March 25, 2015 at 11:53pm
March 25, 2015 at 11:53pm
#844958
         I'm not a natural when it comes to music. I can't sightread. I learned to play a wind instrument, not a piano; so I can only read one line of notes at a time, in fact, one note at a time. A pianist can see a whole chord over two staffs at one time. I can't. I don't have perfect pitch. Tell me to sing middle C and I probably won't come close.

         But I like to sing. I learn the notes in solitary, with a keyboard, or a piano if I can find one. I pick out the notes, not in rhythm because I'm not fast enough. I learn what note to go to, then I work out the rhythm, and try to connect it to words. It's hard work, actually. Then I still have to practice with the group, and not be overwhelmed by the other parts.

         And over so quickly. Once you learn it, if you do a performance, it's over and gone. But somehow it's so worth the effort. Otherwise, why would so many people work at it? It's not just the performance, the success, or just getting through it. It's the process, the struggle, the getting there.

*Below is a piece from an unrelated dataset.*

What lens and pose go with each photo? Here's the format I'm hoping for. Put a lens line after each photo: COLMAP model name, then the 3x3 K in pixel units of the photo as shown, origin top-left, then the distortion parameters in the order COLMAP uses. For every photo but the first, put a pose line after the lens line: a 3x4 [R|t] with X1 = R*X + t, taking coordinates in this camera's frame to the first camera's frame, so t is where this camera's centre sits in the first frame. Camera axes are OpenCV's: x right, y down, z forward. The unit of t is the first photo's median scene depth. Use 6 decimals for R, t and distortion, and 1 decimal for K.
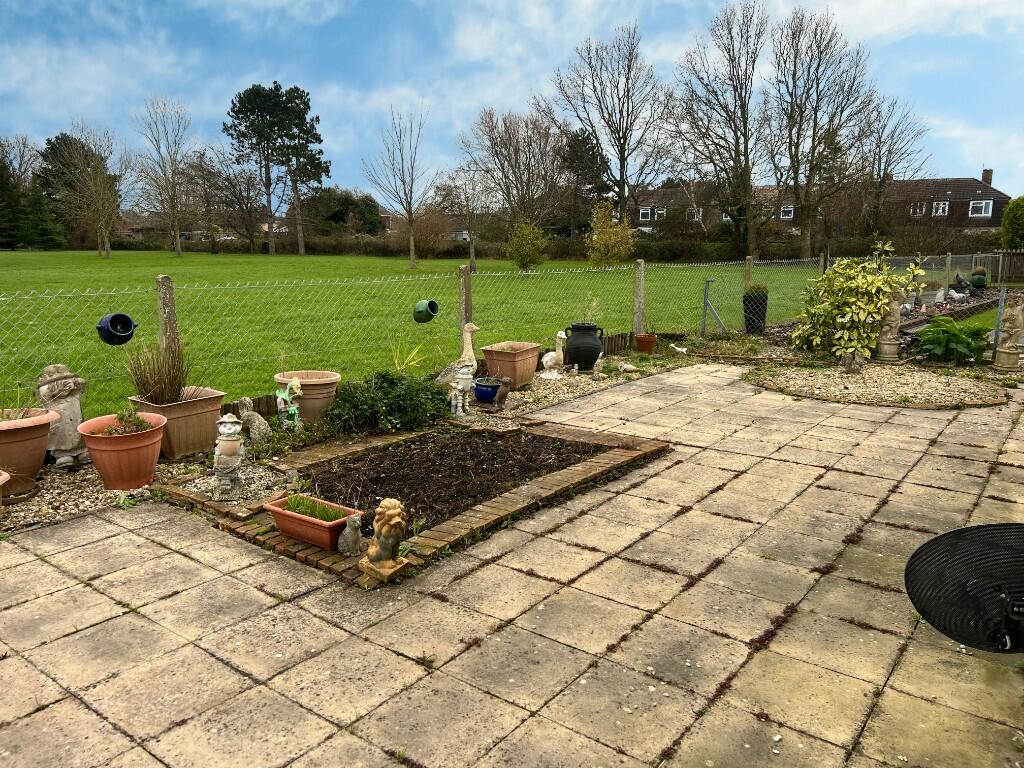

         I like the discipline. You have one individual following the rules-the written music-and following directions, "softly", "crescendo", etc.You have a group, working together, following a director, breathing together, blending their voices or their instruments. In a band or a choir, you must have team work. The discipline, the uniqueness, the teamwork all come together to make something beautiful.